**Document extract**
Friday, May 11, 2007

New "Surge" Effort to Save World Bank President

posted by Bill Arnett @ 11:40 AM Permalink


From the NYTs regarding what is becoming known as "The Wolfowitz Affair":
European leaders have told the Bush administration that Paul D. Wolfowitz must resign as president of the World Bank in order to avoid a vote next week by the bank’s board declaring that he no longer has its confidence to function as the bank’s leader, European officials said Thursday.…The officials said the board was drafting a resolution reflecting its view that the relationship between Mr. Wolfowitz and the governing body of the bank had “broken beyond repair.” They noted that, if he remained in office, some European countries were planning to reduce contributions to the World Bank that would aid poor countries and instead would channel the money to European agencies and other groups for distribution.…“The administration has been told that its battle to save Wolfowitz cannot be won,” said a European official, who like others who discussed the matter spoke on the condition of anonymity because the matter is confidential. “His relationship with the board is not only damaged. It is broken.”
President bush, already burdened with a crushing loss forthcoming in Iraq has vowed not to surrender to the World Bank. A source high in the White House anonymously reports that bush has vowed that he will use all the resources of the country to save his friend and the man he appointed to the bank, and that no options were off the table, including the use of America's nuclear arsenal. Unfortunately when the White House source was no longer high, he had very little information to add.

The president is currently ordering a surge in the number of accountants at the bank and has vowed to conduct an investigation that will not only clear his friend, but expose the rampant corruption at the bank, probably caused by economic terrorists. The initial surge will be composed of 5,700 graduates of the Pat Robertson School of Law and Accounting, although by the time all their support staff is included the surge will consist of about 12,500 accountants. most needed for slide rule and calculator maintenance, and much waving around of ledgers of paper covered with the numbers that will prove the president has made the right decision.

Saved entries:
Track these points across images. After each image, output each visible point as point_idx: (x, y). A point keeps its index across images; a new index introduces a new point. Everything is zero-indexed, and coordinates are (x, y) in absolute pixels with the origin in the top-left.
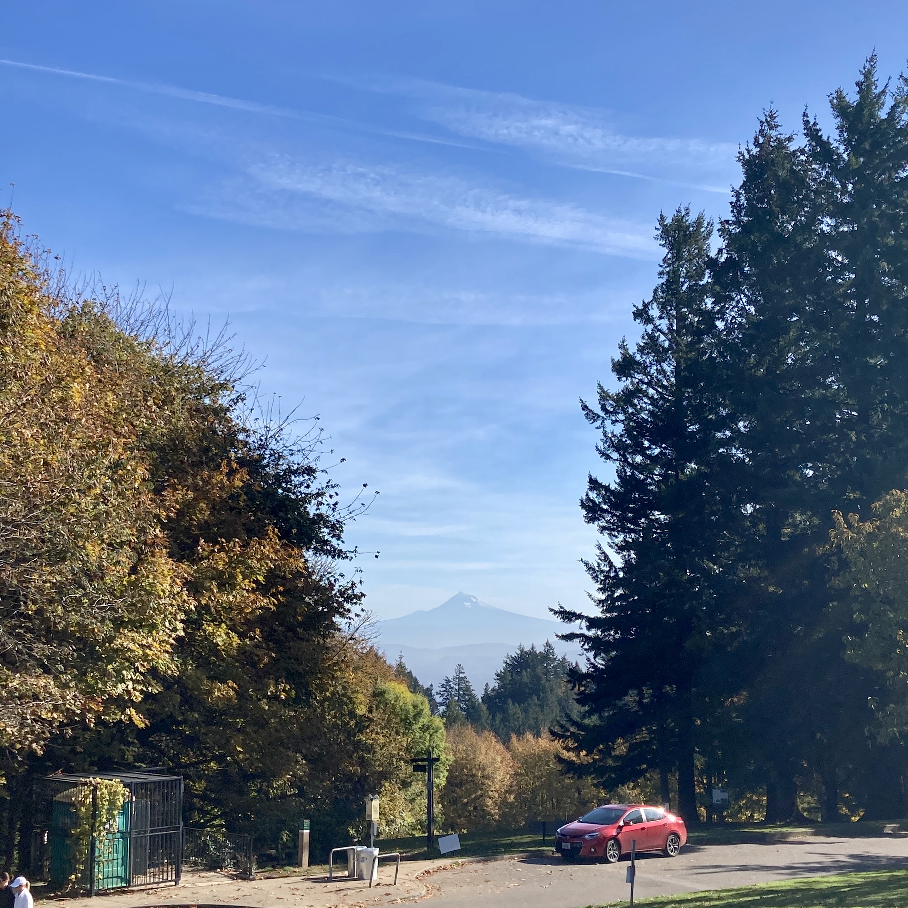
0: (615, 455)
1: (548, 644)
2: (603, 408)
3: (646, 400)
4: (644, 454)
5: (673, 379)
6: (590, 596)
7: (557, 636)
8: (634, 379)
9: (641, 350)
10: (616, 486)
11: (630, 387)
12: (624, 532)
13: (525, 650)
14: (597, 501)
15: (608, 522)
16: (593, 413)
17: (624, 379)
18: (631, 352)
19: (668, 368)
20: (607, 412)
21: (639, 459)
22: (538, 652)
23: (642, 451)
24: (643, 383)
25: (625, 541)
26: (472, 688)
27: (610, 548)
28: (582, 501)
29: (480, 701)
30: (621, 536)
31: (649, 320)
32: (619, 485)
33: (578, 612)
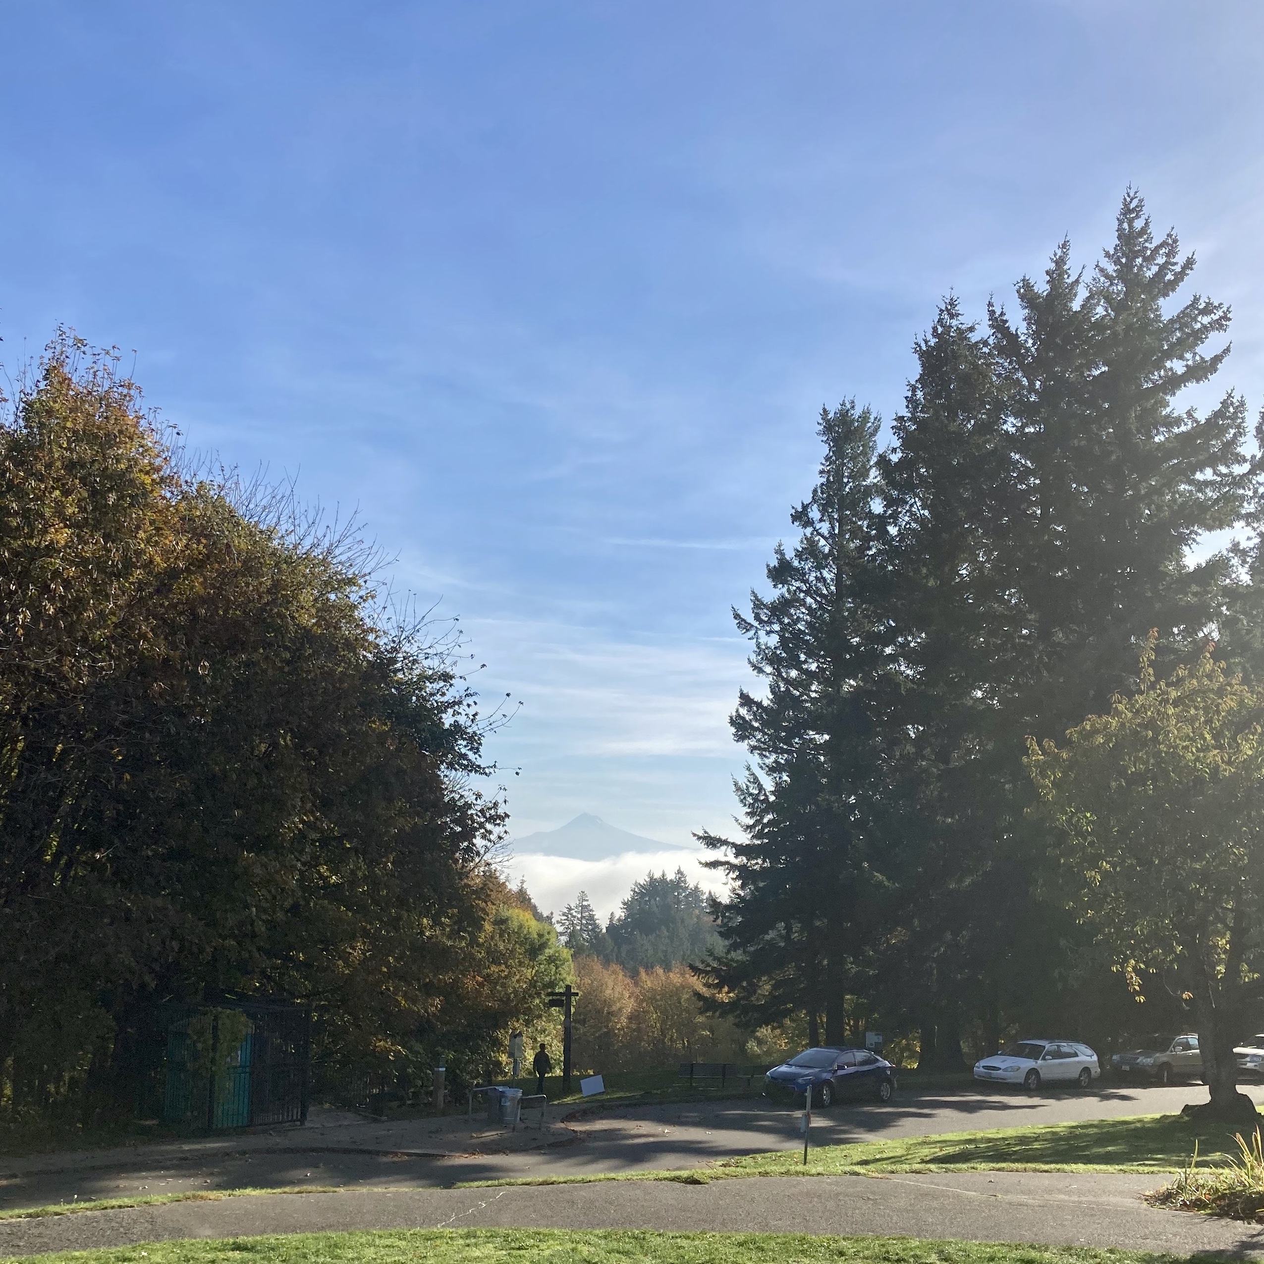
0: (769, 669)
1: (679, 872)
2: (757, 617)
3: (804, 610)
4: (800, 669)
5: (833, 588)
6: (737, 821)
7: (700, 863)
8: (790, 587)
9: (799, 555)
10: (769, 702)
11: (787, 595)
12: (776, 752)
13: (655, 877)
14: (747, 718)
15: (759, 740)
16: (746, 622)
17: (780, 586)
18: (788, 557)
19: (828, 575)
20: (761, 621)
21: (794, 673)
22: (668, 880)
23: (798, 665)
24: (801, 591)
25: (776, 762)
26: (595, 917)
27: (760, 769)
28: (731, 718)
29: (604, 931)
30: (773, 757)
31: (809, 523)
32: (771, 701)
33: (723, 838)
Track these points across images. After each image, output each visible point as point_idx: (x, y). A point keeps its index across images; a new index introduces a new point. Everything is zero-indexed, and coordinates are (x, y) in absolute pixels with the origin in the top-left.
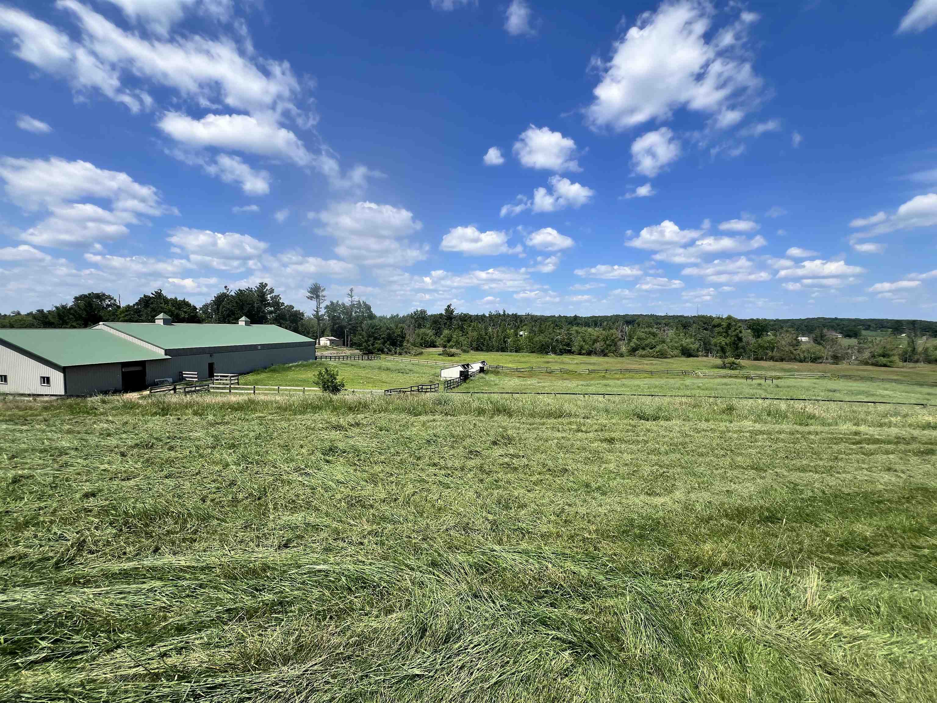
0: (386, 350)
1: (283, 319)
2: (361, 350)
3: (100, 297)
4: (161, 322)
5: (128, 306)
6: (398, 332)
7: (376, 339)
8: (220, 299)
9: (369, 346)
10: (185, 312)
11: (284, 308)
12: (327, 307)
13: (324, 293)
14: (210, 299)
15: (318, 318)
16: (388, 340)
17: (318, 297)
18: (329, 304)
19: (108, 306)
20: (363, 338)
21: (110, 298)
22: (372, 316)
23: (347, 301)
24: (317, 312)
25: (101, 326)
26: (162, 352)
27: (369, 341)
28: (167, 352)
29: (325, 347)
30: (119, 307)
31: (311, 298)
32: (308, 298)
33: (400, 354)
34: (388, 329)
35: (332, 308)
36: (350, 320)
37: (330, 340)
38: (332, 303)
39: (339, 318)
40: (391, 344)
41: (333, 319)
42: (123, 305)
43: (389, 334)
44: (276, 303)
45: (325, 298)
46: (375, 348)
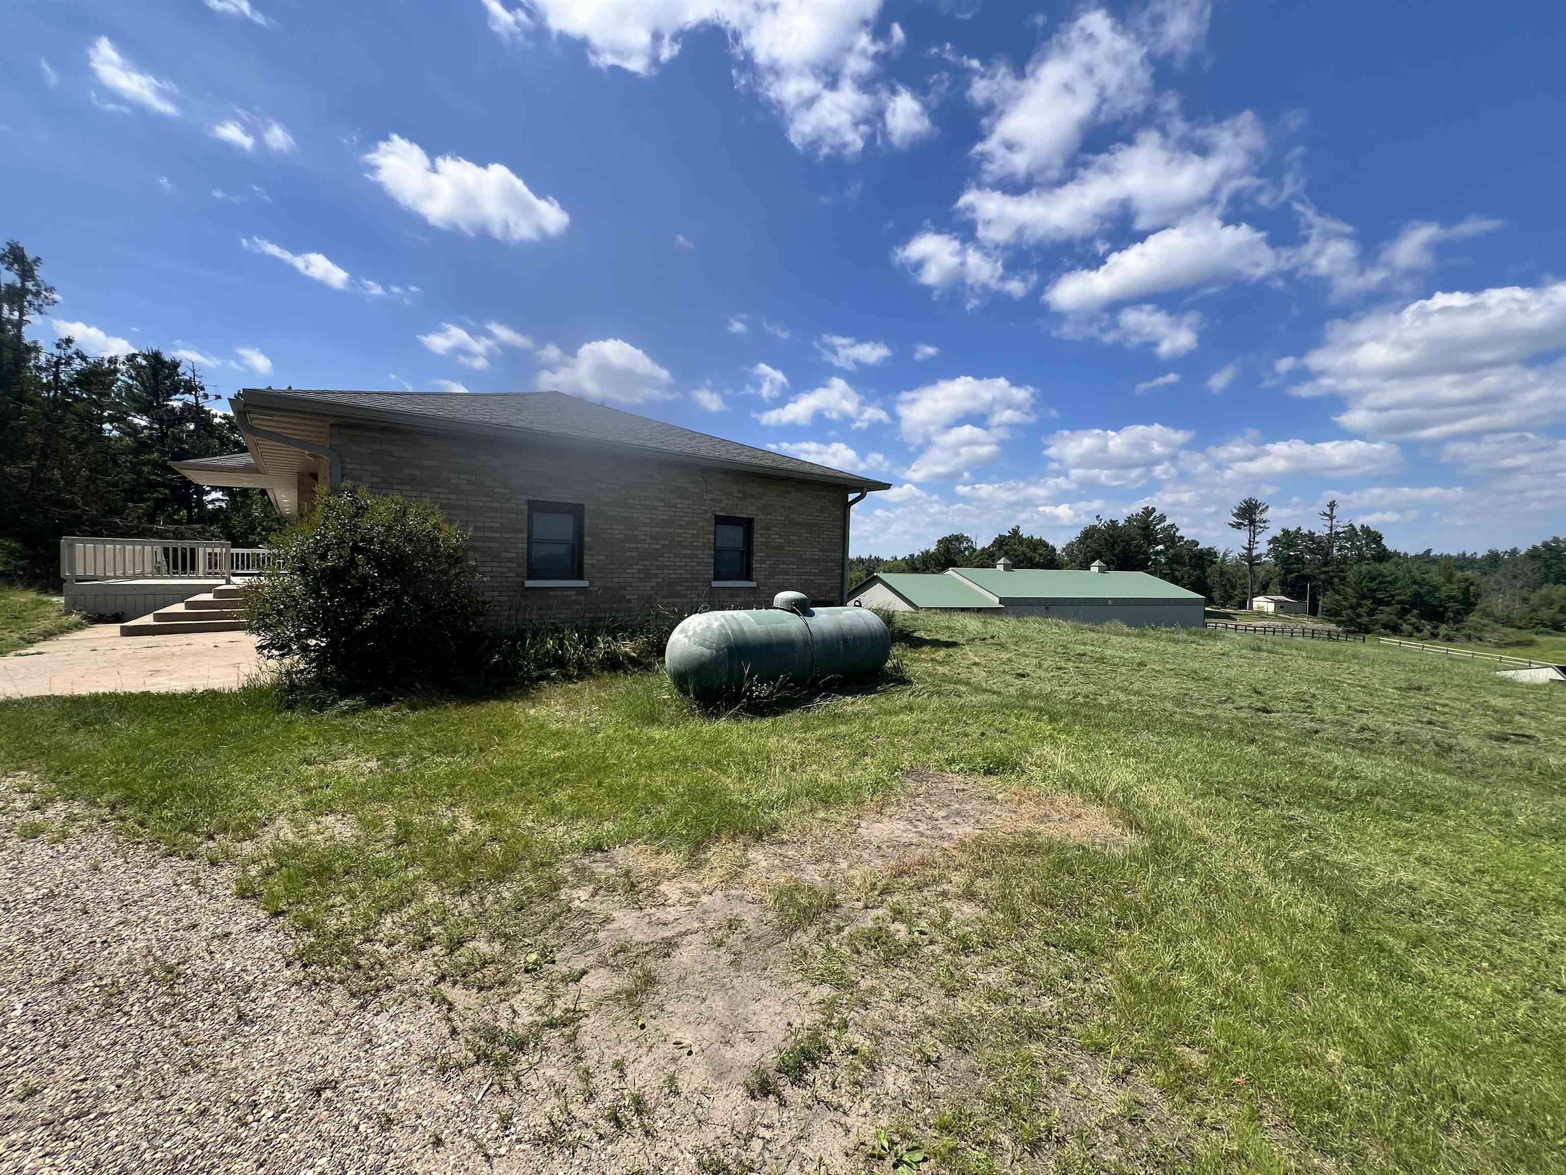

**Task**
Reproduce the blog post about the World Bank president in full, word for word. Rely solely on the blog post about the World Bank president.

**Response box**
Friday, May 11, 2007

New "Surge" Effort to Save World Bank President

posted by Bill Arnett @ 11:40 AM Permalink


From the NYTs regarding what is becoming known as "The Wolfowitz Affair":
European leaders have told the Bush administration that Paul D. Wolfowitz must resign as president of the World Bank in order to avoid a vote next week by the bank’s board declaring that he no longer has its confidence to function as the bank’s leader, European officials said Thursday.…The officials said the board was drafting a resolution reflecting its view that the relationship between Mr. Wolfowitz and the governing body of the bank had “broken beyond repair.” They noted that, if he remained in office, some European countries were planning to reduce contributions to the World Bank that would aid poor countries and instead would channel the money to European agencies and other groups for distribution.…“The administration has been told that its battle to save Wolfowitz cannot be won,” said a European official, who like others who discussed the matter spoke on the condition of anonymity because the matter is confidential. “His relationship with the board is not only damaged. It is broken.”
President bush, already burdened with a crushing loss forthcoming in Iraq has vowed not to surrender to the World Bank. A source high in the White House anonymously reports that bush has vowed that he will use all the resources of the country to save his friend and the man he appointed to the bank, and that no options were off the table, including the use of America's nuclear arsenal. Unfortunately when the White House source was no longer high, he had very little information to add.

The president is currently ordering a surge in the number of accountants at the bank and has vowed to conduct an investigation that will not only clear his friend, but expose the rampant corruption at the bank, probably caused by economic terrorists. The initial surge will be composed of 5,700 graduates of the Pat Robertson School of Law and Accounting, although by the time all their support staff is included the surge will consist of about 12,500 accountants. most needed for slide rule and calculator maintenance, and much waving around of ledgers of paper covered with the numbers that will prove the president has made the right decision.